Container platform service
A service in container platform environments is a logical set of pods that represents a given application. The service exposes a single entry point for the application process. While the pods that comprise the service are ephemeral, the service is persistent. The service entity also gives historical tracking of the number of replicas that run to support the service.
For details about services discovered through APM targets, see this topic.
Synopsis
Synopsis | |
---|---|
Provides: | Response time and transactions to Business Transactions and Business Applications |
Consumes from: | Container pods and the underlying nodes |
Discovered through: | Kubeturbo agent that you deployed to your cluster |
Monitored resources
Turbonomic monitors the following resources:
-
Response time
Response time is the elapsed time between a request and the response to that request. Response time is typically measured in seconds (s) or milliseconds (ms).
For LLM inference workloads, response time is the turnaround time for each request, including both queuing time and service time. When there is no request, response time is unavailable.
-
Transaction
Transaction is a value that represents the per-second utilization of the transactions that are allocated to a given entity.
For LLM inference workloads, Transaction is the total number of tokens per second, which includes both input tokens and generated tokens.
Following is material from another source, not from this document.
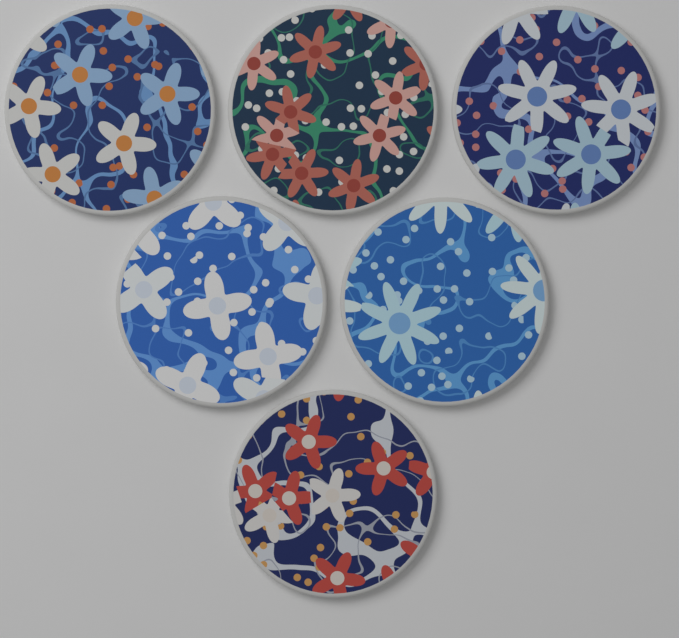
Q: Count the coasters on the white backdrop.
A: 6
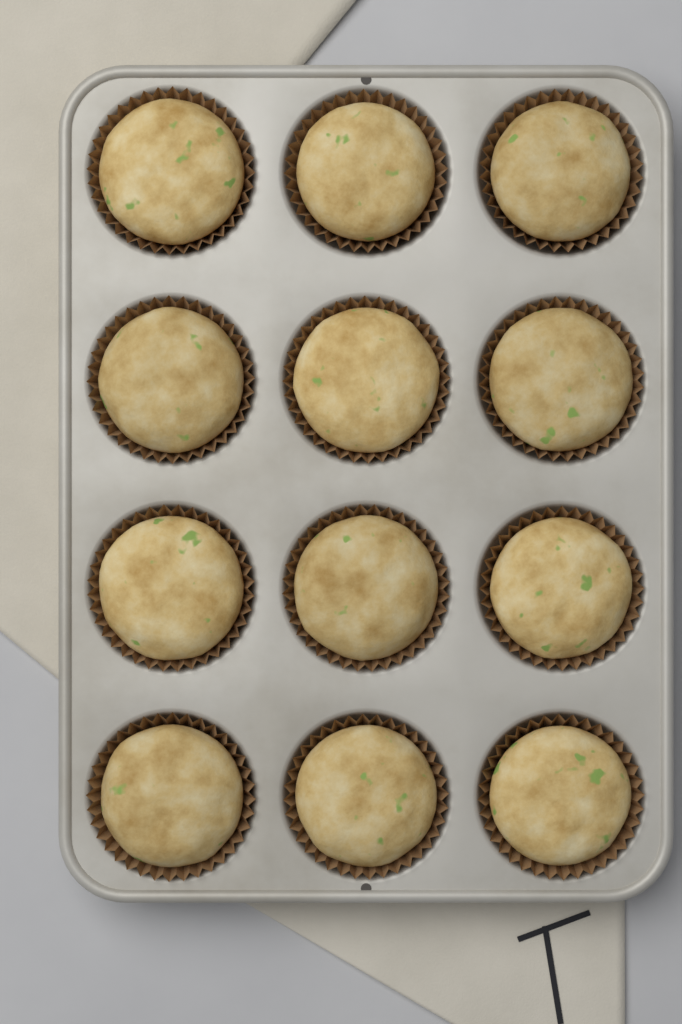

When there is no request, Transaction is zero.
-
Number of replicas
Number of replicas is the number of Application Component replicas running over a given time period.
-
Concurrent queries
For LLM inference workloads, concurrent queries is the number of concurrent queries to a workload. When there is no request, concurrent queries is zero.
-
Queueing time
For LLM inference workloads, queueing time is the amount of time that a request spends in a queue before it is processed. When there is no request, queueing time is zero.
-
Service time
For LLM inference workloads, service time SLO is the amount of processing time needed to generate the next token. This metric is relatively stable for a given model and GPU resource. When there is no request, service time is unavailable.
Actions
Scale (through workload controllers)
Turbonomic recommends actions to scale the replicas that back the container platform services. Set the scope to the associated Workload Controller to view and execute the actions.
For details, see Workload Controller Scale Actions.